Publié le 04/04/2016
Mauro Ettorre y croit dur comme fer, on pourra bientôt recharger son téléphone mobile sans effort particulier. Le chercheur rennais travaille à la mise au point d’un système de transfert d’énergie sans fil capable de recharger une batterie à distance. Le nom de ce projet : Wirefree.
S’il existe des milliards de smartphones et autres appareils électroniques mobiles, il existe tout autant de chargeurs et câbles auxquels il faut quotidiennement brancher l’appareil pour conserver la possibilité de se connecter. Qui supprimera ce dernier fil à la patte de la mobilité, verra s’ouvrir devant lui un immense marché. Tous les grands noms de l’industrie électronique s’y intéressent de près et des premières solutions de chargement sans fil sont commercialisées.
La technologie d’induction magnétique Qi (prononcer tchi) est la plus répandue. Elle a notamment été choisie par le géant du meuble en kit, Ikea, pour équiper mobilier et objets de la maison. Pour recharger la batterie de cette façon, deux conditions : que l’appareil mobile soit compatible Qi, et qu’il soit posé sur une zone dédiée. Car la distance entre transmetteur et récepteur d’énergie ne peut pas excéder 5 centimètres.
Avec le projet Wirefree, Mauro Ettorre, chercheur à l’IETR, vise à terme une complète liberté : un système capable de transférer l’énergie à distance, tout comme la Wi-Fi transporte l’information dans toute la maison. L’idée consiste à concentrer l’énergie en direction de l’appareil à charger : “Le champ électromagnétique des systèmes actuels est en forme de pomme : il rayonne dans toutes les directions. En plaçant des charges inductives, on parvient à façonner le rayonnement. Ce qui revient à additionner un ensemble de petites pommes pour focaliser le transfert d’énergie dans une direction.”
Avantages attendus du champ électromagnétique ainsi contrôlé et confiné : le transfert d’énergie sera plus efficace, il permettra de charger un appareil sur une distance de quelques mètres, et il évitera un rayonnement non contrôlé en espace libre. Car c’est un des problèmes qui brident le développement du transfert d’énergie sans fil : l’exposition aux radiofréquences nécessaires à la charge d’une batterie pourrait avoir des conséquences sur la santé.

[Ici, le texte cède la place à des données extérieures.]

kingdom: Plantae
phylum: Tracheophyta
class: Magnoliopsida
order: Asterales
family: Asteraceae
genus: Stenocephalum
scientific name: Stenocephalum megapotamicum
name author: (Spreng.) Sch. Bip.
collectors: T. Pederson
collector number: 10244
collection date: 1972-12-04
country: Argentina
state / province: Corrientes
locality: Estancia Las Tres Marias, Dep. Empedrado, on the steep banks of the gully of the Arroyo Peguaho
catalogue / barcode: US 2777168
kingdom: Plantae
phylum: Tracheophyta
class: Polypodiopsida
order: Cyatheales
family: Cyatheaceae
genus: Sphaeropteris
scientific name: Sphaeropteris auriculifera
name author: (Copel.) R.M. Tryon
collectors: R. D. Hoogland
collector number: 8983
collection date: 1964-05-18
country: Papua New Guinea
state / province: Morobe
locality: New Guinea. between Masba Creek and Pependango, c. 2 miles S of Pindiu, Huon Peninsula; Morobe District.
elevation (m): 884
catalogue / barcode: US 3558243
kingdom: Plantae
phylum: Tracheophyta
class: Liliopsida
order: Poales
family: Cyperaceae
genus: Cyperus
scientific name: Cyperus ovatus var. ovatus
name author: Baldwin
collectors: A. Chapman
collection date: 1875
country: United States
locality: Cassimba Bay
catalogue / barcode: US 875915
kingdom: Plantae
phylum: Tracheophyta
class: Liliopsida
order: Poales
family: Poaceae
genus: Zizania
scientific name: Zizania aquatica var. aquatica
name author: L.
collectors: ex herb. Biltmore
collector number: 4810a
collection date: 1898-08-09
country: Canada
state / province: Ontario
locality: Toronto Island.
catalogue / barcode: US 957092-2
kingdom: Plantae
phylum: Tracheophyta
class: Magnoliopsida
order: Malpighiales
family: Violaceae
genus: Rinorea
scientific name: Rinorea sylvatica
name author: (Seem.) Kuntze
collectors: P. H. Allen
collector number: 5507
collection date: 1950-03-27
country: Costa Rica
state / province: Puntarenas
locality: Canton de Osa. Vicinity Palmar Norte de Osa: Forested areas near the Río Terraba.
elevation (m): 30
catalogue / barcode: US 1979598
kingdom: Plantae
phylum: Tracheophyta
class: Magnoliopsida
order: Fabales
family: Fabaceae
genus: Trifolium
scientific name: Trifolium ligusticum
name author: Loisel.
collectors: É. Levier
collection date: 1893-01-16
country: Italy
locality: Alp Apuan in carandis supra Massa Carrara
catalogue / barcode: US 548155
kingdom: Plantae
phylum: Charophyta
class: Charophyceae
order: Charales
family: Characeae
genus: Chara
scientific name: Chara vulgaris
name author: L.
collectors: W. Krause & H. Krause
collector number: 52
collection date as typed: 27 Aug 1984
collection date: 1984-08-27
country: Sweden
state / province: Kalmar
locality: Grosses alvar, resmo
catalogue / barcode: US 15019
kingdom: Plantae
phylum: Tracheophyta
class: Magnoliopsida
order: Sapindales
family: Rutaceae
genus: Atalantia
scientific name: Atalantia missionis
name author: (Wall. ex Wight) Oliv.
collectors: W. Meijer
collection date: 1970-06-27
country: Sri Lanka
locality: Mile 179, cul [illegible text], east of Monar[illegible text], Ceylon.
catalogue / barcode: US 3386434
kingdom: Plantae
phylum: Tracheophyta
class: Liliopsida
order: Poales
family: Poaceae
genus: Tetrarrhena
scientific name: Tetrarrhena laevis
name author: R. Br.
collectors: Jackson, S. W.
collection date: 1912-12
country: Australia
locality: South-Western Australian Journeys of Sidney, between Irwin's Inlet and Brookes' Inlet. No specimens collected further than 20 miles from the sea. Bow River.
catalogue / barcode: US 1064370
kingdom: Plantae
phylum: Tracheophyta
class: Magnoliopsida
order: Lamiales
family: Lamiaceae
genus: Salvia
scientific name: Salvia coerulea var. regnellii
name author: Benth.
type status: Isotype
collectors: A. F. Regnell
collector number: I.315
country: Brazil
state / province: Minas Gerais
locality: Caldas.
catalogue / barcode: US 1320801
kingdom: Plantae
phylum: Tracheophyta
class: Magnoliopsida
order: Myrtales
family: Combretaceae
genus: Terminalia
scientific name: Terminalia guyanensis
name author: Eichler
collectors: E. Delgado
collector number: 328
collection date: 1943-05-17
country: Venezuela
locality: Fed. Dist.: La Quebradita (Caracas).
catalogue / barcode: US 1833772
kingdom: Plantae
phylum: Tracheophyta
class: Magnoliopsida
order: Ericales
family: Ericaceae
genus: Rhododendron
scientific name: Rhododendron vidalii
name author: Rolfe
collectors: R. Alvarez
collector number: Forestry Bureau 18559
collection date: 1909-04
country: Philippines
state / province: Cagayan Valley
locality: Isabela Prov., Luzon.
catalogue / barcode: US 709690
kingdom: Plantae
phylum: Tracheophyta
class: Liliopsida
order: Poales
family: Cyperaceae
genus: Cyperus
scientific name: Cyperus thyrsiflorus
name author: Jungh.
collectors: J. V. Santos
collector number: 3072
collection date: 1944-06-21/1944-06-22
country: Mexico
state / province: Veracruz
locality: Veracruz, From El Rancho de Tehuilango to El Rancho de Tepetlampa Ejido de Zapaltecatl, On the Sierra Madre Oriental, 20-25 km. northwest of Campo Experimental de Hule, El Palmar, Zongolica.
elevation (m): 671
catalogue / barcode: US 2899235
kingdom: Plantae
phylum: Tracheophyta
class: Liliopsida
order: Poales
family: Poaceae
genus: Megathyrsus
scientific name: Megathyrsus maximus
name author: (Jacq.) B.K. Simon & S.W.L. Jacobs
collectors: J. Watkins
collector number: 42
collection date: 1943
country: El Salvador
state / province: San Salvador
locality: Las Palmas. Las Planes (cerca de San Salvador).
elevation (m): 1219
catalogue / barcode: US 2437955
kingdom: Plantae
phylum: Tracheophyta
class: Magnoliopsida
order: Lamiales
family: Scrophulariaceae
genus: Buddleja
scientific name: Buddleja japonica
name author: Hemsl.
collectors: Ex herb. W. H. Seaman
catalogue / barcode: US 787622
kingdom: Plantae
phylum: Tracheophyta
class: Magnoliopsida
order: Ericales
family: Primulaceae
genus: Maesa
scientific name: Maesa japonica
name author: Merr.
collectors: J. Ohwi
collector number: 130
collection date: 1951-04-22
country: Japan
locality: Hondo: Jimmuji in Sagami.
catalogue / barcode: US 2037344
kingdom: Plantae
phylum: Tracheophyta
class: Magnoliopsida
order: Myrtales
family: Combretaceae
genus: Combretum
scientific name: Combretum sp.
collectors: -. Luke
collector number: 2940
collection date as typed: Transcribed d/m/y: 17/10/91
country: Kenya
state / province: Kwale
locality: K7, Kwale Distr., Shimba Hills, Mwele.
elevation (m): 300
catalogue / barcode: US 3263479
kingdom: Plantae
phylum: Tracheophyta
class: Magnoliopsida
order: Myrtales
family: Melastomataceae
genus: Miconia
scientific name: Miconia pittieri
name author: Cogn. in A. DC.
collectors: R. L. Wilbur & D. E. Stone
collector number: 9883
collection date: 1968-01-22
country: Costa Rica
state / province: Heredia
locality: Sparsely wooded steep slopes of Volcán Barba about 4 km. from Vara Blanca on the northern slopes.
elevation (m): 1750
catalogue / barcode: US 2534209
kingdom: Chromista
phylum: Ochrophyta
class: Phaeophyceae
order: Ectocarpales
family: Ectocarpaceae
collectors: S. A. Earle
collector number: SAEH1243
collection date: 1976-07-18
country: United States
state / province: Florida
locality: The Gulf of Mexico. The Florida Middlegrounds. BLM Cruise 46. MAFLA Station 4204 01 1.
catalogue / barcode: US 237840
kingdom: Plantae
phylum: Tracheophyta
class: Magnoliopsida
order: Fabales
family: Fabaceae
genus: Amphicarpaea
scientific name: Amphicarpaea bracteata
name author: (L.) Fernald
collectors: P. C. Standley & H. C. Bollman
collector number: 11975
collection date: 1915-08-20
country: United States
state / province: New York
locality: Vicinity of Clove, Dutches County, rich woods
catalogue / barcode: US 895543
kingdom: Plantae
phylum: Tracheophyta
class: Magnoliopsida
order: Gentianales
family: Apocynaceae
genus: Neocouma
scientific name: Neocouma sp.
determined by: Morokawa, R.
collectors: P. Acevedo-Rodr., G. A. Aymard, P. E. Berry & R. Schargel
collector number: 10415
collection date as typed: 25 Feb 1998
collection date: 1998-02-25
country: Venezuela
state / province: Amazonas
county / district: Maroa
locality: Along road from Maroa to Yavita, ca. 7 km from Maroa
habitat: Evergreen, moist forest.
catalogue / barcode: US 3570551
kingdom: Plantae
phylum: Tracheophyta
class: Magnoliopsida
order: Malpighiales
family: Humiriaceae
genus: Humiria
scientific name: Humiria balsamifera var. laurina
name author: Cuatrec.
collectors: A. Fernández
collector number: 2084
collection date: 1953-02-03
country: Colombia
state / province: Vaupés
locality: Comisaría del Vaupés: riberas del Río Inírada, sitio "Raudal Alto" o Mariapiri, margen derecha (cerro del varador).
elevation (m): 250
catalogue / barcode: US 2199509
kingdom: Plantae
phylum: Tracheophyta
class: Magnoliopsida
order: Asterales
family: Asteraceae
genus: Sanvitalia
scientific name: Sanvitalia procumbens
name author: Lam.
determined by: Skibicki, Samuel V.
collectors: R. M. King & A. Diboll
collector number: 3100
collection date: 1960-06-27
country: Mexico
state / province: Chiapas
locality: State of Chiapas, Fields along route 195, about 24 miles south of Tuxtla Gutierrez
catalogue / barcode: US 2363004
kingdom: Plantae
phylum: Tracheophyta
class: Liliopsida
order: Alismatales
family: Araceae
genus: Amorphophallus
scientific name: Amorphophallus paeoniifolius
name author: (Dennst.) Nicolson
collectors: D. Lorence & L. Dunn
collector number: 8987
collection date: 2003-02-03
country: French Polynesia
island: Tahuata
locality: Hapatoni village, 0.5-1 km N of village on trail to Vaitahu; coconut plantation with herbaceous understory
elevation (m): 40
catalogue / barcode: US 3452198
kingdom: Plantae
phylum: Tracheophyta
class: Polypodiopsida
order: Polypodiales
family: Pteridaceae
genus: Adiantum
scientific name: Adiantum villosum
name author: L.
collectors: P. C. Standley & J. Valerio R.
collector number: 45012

La caractérisation des expositions induites par les futurs systèmes de transfert d’énergie sans fil est précisément le thème d’un autre projet, Expo_WPT*, mené en parallèle par un chercheur, lui-aussi de l’IETR, Maxim Zhadobov. Pour ce dernier, les risques liés aux radiofréquences sont de deux natures : “En fréquence haute, il s’agit de l’échauffement des tissus. En fréquence basse, il s’agit d’interférences possibles avec les courants qui existent naturellement dans le système nerveux. Le système étudié dans Wirefree est à la frontière des deux. On retrouve donc potentiellement les deux phénomènes : échauffement des tissus et courants induits. Pour nous, le premier défi est de caractériser les niveaux et les seuils d’exposition de façon précise. Ensuite, nous étudierons les solutions et scénarios, en particulier les niveaux limites de puissance, qui permettront de minimiser l’exposition de l’utilisateur tout en conservant une bonne efficacité du transfert d’énergie.”
Mauro Ettorre, se montre quant à lui résolument optimiste, il est convaincu que Wirefree pourrait générer des retombées considérables. La solution qui permet de concentrer le rayonnement dans une direction n’a pas d’équivalent pour l’instant. Et elle laisse entrevoir qu’il sera possible de trouver un bon compromis entre efficacité et absence de risque pour la santé. Au-delà des mobiles, une foule d’objets connectés pourraient être concernés.
Le projet, démarré en novembre 2014, est à mi-parcours. Il reste à mettre au point un prototype capable de recharger un PC mobile en situation réelle pour montrer la faisabilité du système. Puis à convaincre un industriel, si possible français, pour transformer la belle idée en solution.
Wirefree en bref
- Porteur du projet et unique partenaire : laboratoire IETR (Institut d’électronique et de télécommunications de Rennes, UMR CNRS 6164).
- Aide au financement : ANR (Agence nationale de la recherche)
- Durée : 36 mois
- Coût global : 713 k€
(*) Également cité car complémentaire, Expo_WPT est un projet ANSES (Agence nationale de sécurité sanitaire de l’alimentation, de l’environnement et du travail). Il est mené par l’IETR en partenariat avec l’IRSET (Institut de recherche sur la santé, l’environnement et le travail).